Controlled testing

Topic: Controlled testing (Read 23912 times) previous topic - next topic

0 Members and 1 Guest are viewing this topic.

Controlled testing

2013-02-19 22:30:11

I know bias-controlled testing is brought up when discussing amps, CDPs and cables, but the testing methodology itself is almost never explained in detail to the laymen - ie a step by step tutorial. I think it would great if people could do this kind of testing at home for themselves. My question is, is it possible for anyone to do or does it require extensive know-how to get right?

Let's assume you wanted to test two amplifiers or two DACs - to the amateur, what is he in for? How complicated is the process? This thread is really just to outline what is required so that others can do the testing at home.

Controlled testing

Reply #1 – 2013-02-20 11:03:50

I see this forum does not get much activity. Perhaps the general section would have resulted in quicker replies.

Controlled testing

Reply #2 – 2013-02-20 13:17:07

Quote from: Yahzi on 2013-02-19 22:30:11

I know bias-controlled testing is brought up when discussing amps, CDPs and cables, but the testing methodology itself is almost never explained in detail to the laymen - ie a step by step tutorial. I think it would great if people could do this kind of testing at home for themselves. My question is, is it possible for anyone to do or does it require extensive know-how to get right?

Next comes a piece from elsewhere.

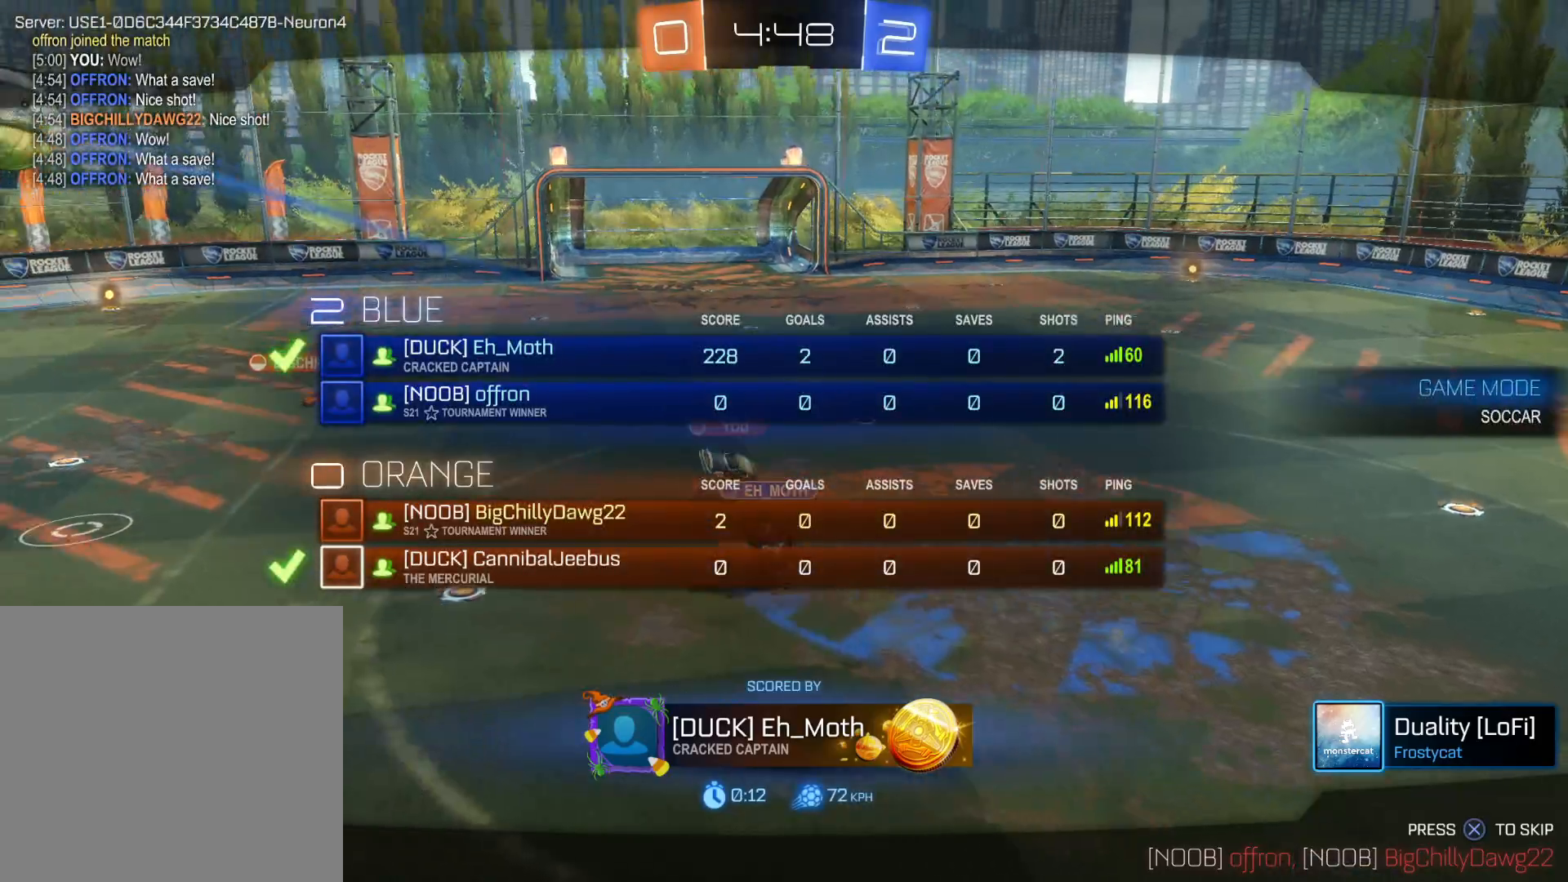
{"buttons": ["SQUARE"], "left_stick": "center", "right_stick": "center", "events": [[66, "CROSS", "up"]]}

Let's assume you wanted to test two amplifiers or two DACs - to the amateur, what is he in for? How complicated is the process? This thread is really just to outline what is required so that others can do the testing at home.

I'll tell you how this was done in the past.

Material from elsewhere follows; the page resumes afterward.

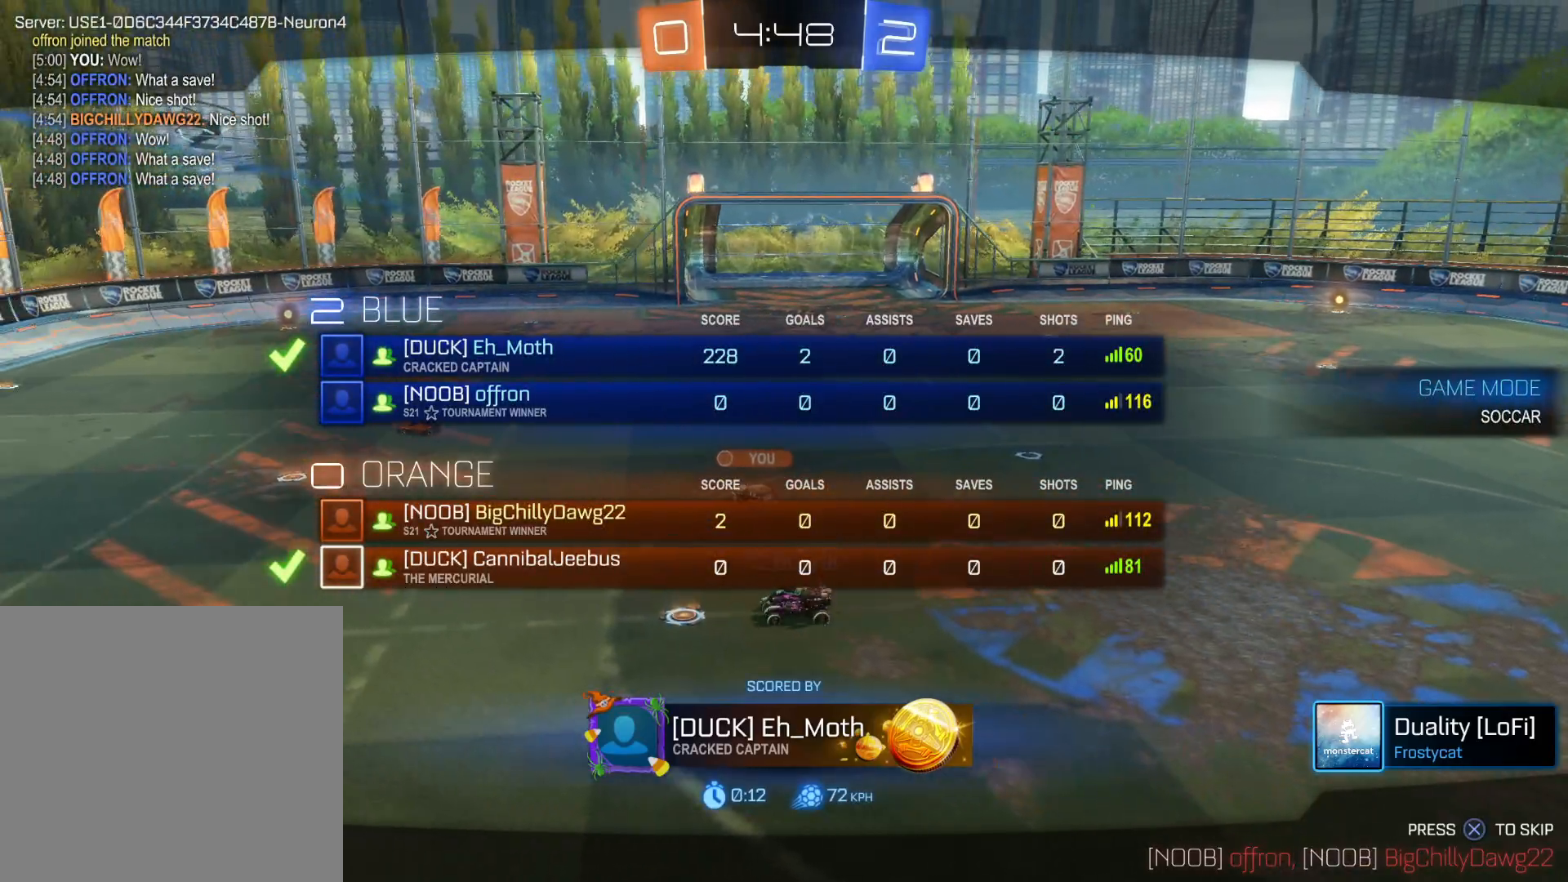
{"buttons": ["SQUARE"], "left_stick": "center", "right_stick": "center", "events": []}
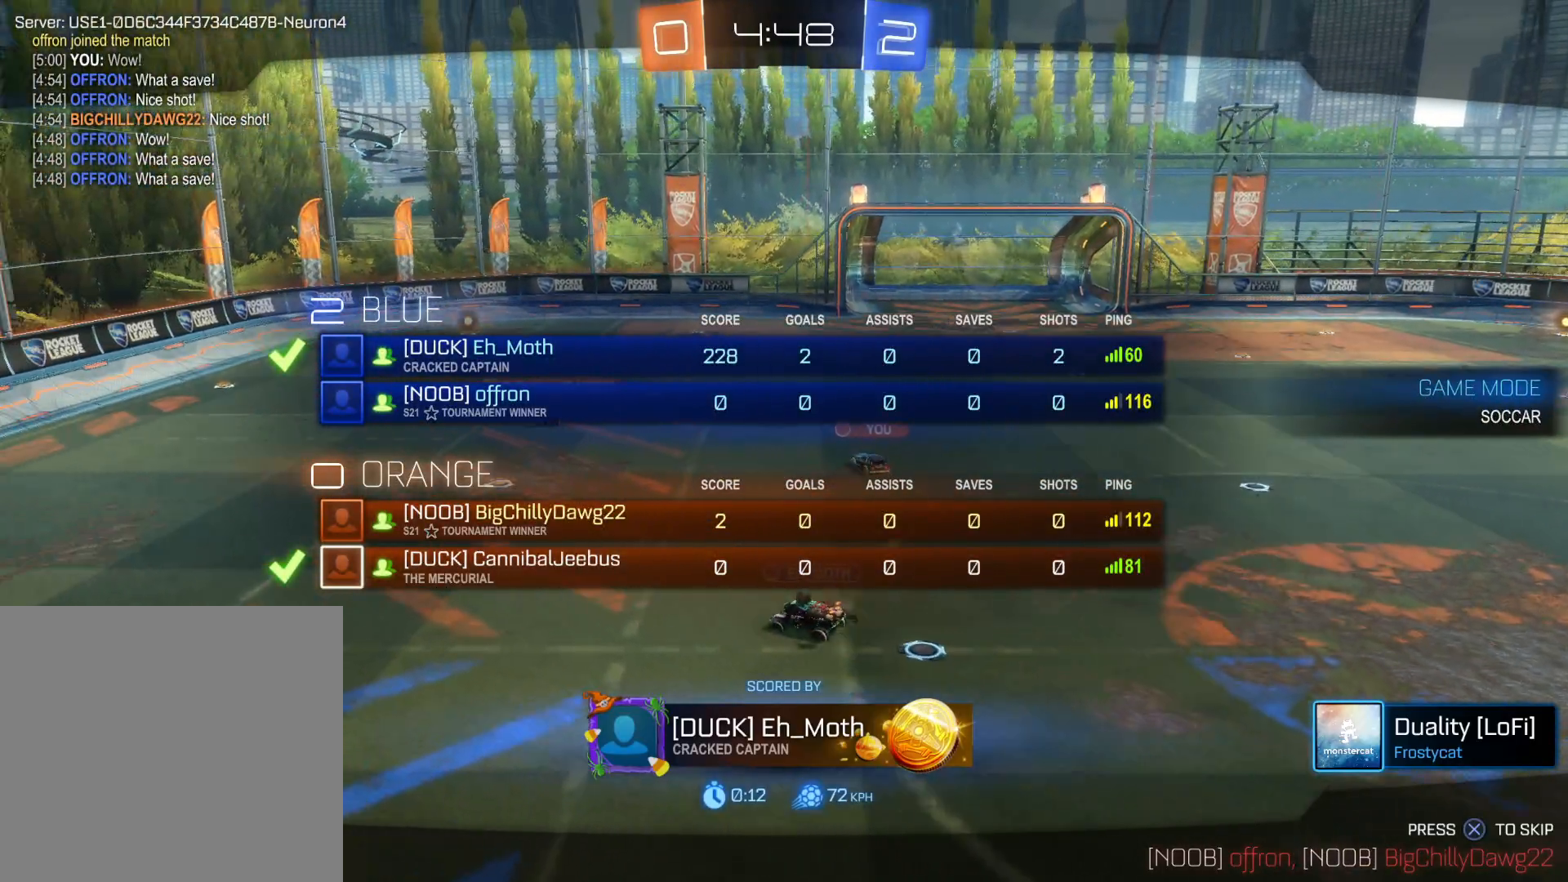
{"buttons": ["SQUARE"], "left_stick": "center", "right_stick": "center", "events": []}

The following pages detail a hardware ABX comparator that was produced for a number of years several decades ago:

http://home.provide.net/~djcarlst/abx_hdwr.htm

Approximately 50 systems were sold.

A photograph of one of these systems can be found in the fairly recent Meyers and Moran JAES paper about high resolution audio.

Another more highly integrated ABX Comparator was produced in the 1990s by the well known professional audio power amplifier company QSC.

http://home.provide.net/~djcarlst/abx_qsc.htm

Some accounts suggest that from 100 to 200 systems were distributed, some to QSC amplifier dealers.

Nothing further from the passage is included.